Membiarkan pukulan demi pukulan tongkat besi yang tajam dan berkarat dari Bayu Suwito bersarang di pinggungnya, meninggalkan bilur-bilur panjang penuh darah.

Dara berteriak, berusaha melepaskan diri dari pelukan Panca.

Tapi Panca menolak melepaskannya. Lelaki itu merengkuh Dara erat-erat, sepenuhnya bertekad untuk tak membiarkan apa pun menyakiti gadis muda itu.

***

"Mbak?" panggil Dara, saat dia melihat Lintang melamun.

Lintang gelagapan mendengar panggilan Dara. Ingatannya yang masih ada di masa lalu, mendadak tersedot ke masa kini.
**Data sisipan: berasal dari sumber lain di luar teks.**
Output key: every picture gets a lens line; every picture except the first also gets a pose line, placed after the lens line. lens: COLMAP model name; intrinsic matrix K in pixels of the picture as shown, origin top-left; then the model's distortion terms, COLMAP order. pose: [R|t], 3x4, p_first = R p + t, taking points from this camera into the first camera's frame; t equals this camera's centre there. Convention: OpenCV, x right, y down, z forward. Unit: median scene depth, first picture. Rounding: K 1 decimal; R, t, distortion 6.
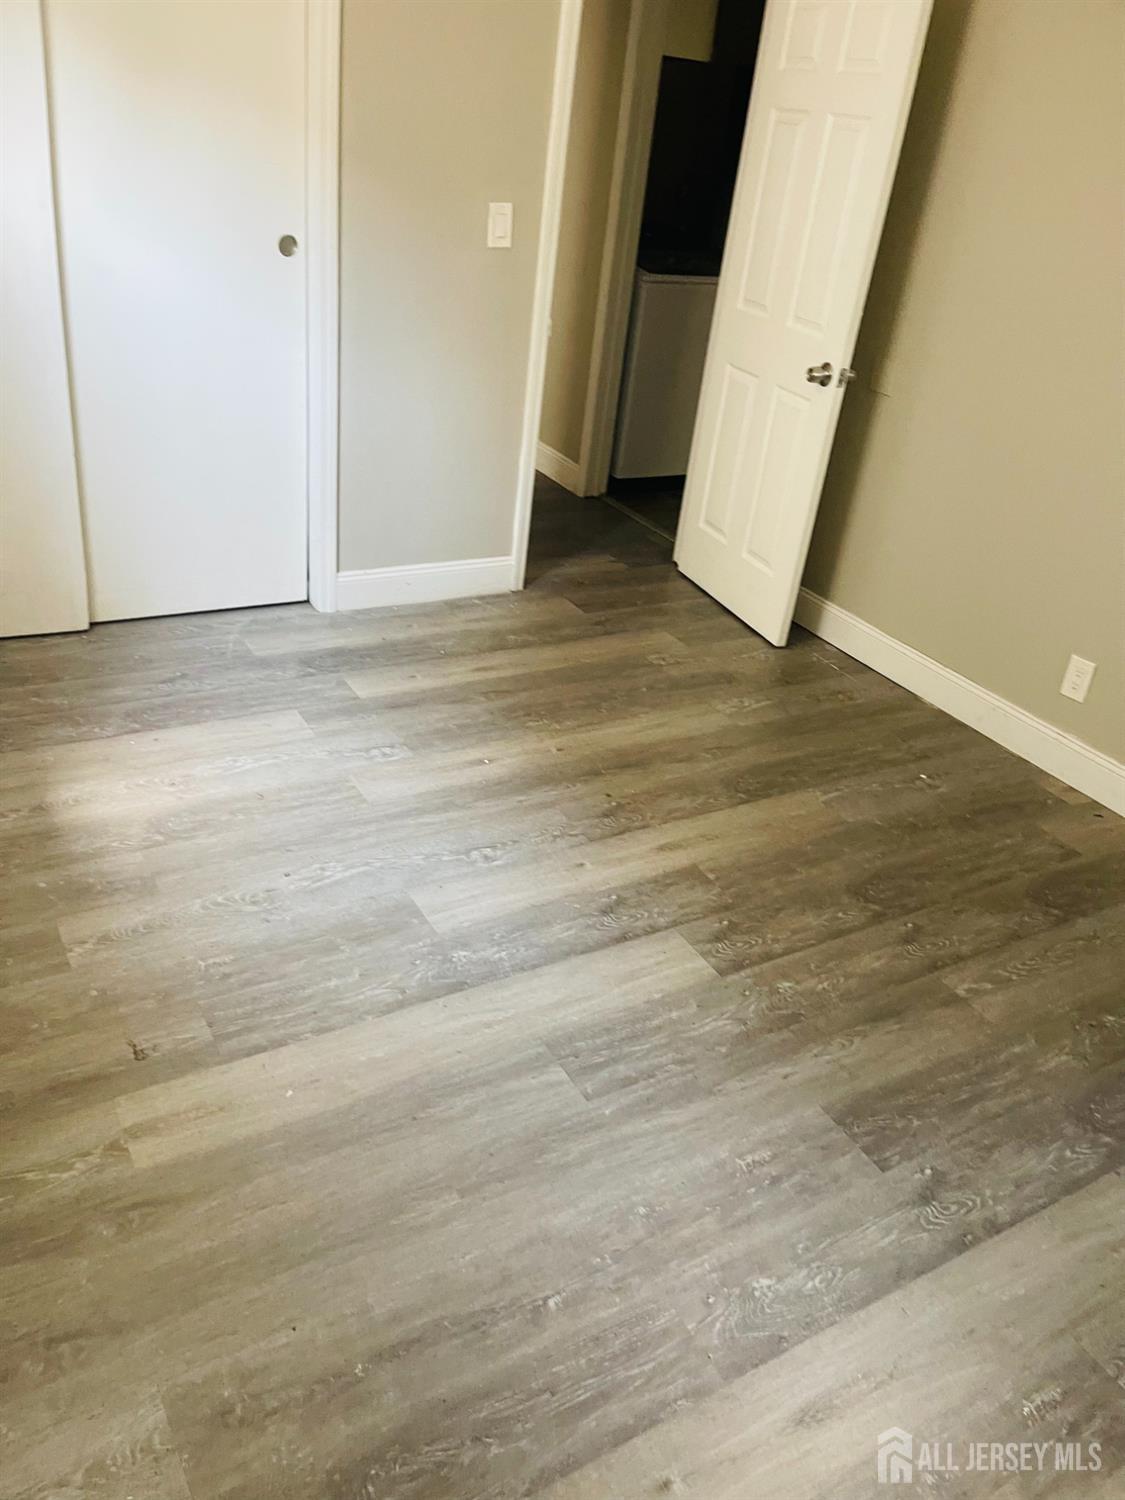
lens RADIAL K [[1105.7, 0, 562.5], [0, 1105.7, 750.0], [0, 0, 1]] dist [0.051606, -0.089822]
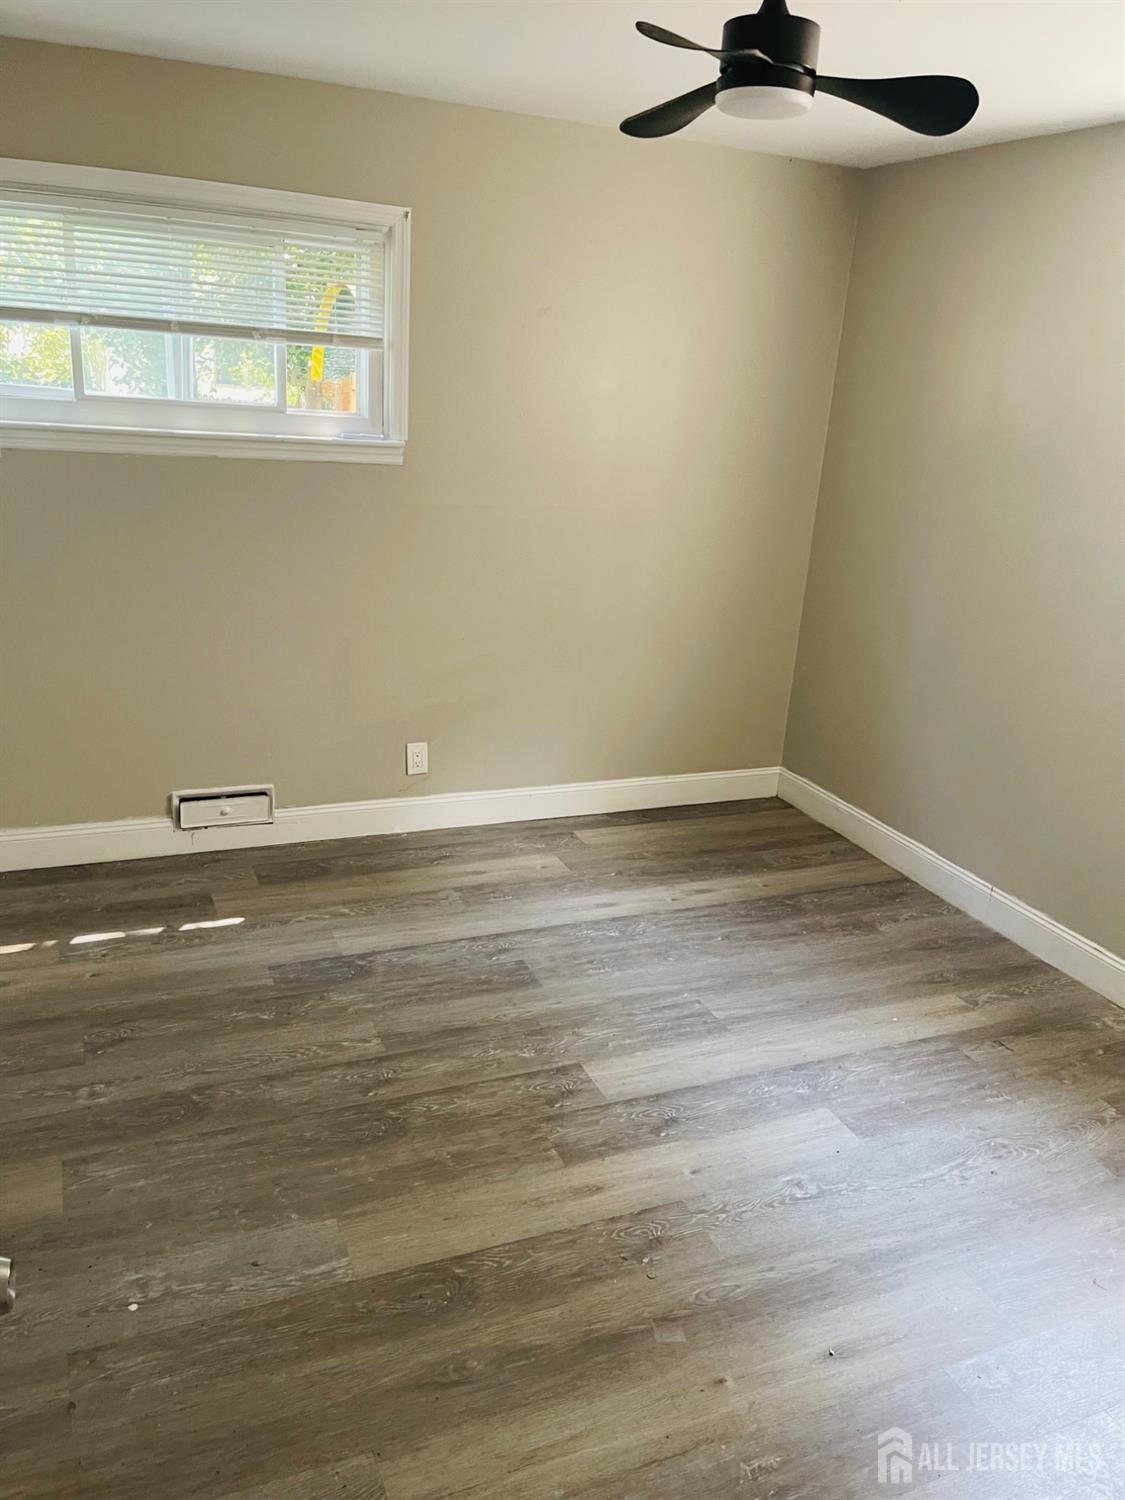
lens RADIAL K [[1105.7, 0, 562.5], [0, 1105.7, 750.0], [0, 0, 1]] dist [0.051606, -0.089822]
pose [[-0.977864, -0.196649, 0.071491, 0.142246], [-0.076262, 0.653121, 0.753404, -0.910525], [-0.194848, 0.731275, -0.653660, 1.535847]]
Tidak ada lagi rumah besar, tiada lagi Ayah dan Ibu... tidak ada lagi kristal dan guci mahal... Tiada lagi masa muda...

Tidak ada jerit tangis Dara, tidak ada lagi Panca yang meringkuk di atas karpet tebal ruang tengah, sementara darah merembes dari tiap senti badannya.

Yang ada hanya Lintang dan perasaan bersalahnya.

Lintang bisa merasakan bekas luka operasinya mengerut dan sakit hebat. Dengan cara mengatur napas, Lintang berusaha menjaga agar ekspresi wajahnya tetap netral. 

Dara peka dan penuh perasaan, Lintang tak mau Dara khawatir.

Tapi tetap saja, Dara mengernyitkan dahi menatap Lintang. 

Tak peduli seberapa keras Lintang berusaha menutupi keadaannya, Dara selalu bisa menemukan cara untuk tahu.

"Mbak? Kok pucat sekali... yuk kita kontrol ke dokter sekarang ya?" Seolah bisa membaca pikiran Lintang, Dara menambahkan. "Mbak Lintang tidak perlu mikir uangnya, aku masih ada simpanan kok."

Keringat dingin menitik di dahi Lintang, tapi dia memaksa untuk tetap tersenyum dan menjawab, "Nggak usah... nanti aja minggu depan sesuai jadwal. Dari sejak aku sakit sampe sekarang, selalu saja simpanan kamu... kalau abis gimana?"

Dara tergelak, "Ya nggak-apa dong, uang bisa dicari... saudara mana bisa," kata Dara sembari meletakkan kepalanya ke bahu Lintang dengan manja. "Eh, lagian rumahnya sudah ada yang minat kan ya?"

Lintang mengangguk, "Bukan cuma minat. Kalau orang ini yang beli biasanya selalu jadi."

"Memangnya kita sering berurusan dengan orang ini?" tanya Dara heran. Biasanya, urusan semacam ini memang Lintang dan mendiang ibu mereka yang mengurusnya.

"Iya... mungkin aku nggak bisa meninggalkan lampung, jadi nanti kamu saja yang ke Pandan legi ya? Buat tanda tangan dokumen-dokumennya, biasanya--" Rasa sakit yang tajam kembali terasa di perut Lintang, sampai dia harus menarik napas tajam.

"Mbak, bener deh, muka Mbak pucat sekali... Kita kontrolnya hari ini aja ya." Kali ini Dara tak tahan lagi, setelah berkata begitu seketika Dara langsung bangkit, mengambil ponsel di meja riasnya, menelepon taksi untuk mereka.

Saat Dara memunggungi kakaknya, Lintang mengernyitkan wajah, sebelum akhirnya menutup mata dan tersungkur ke lantai.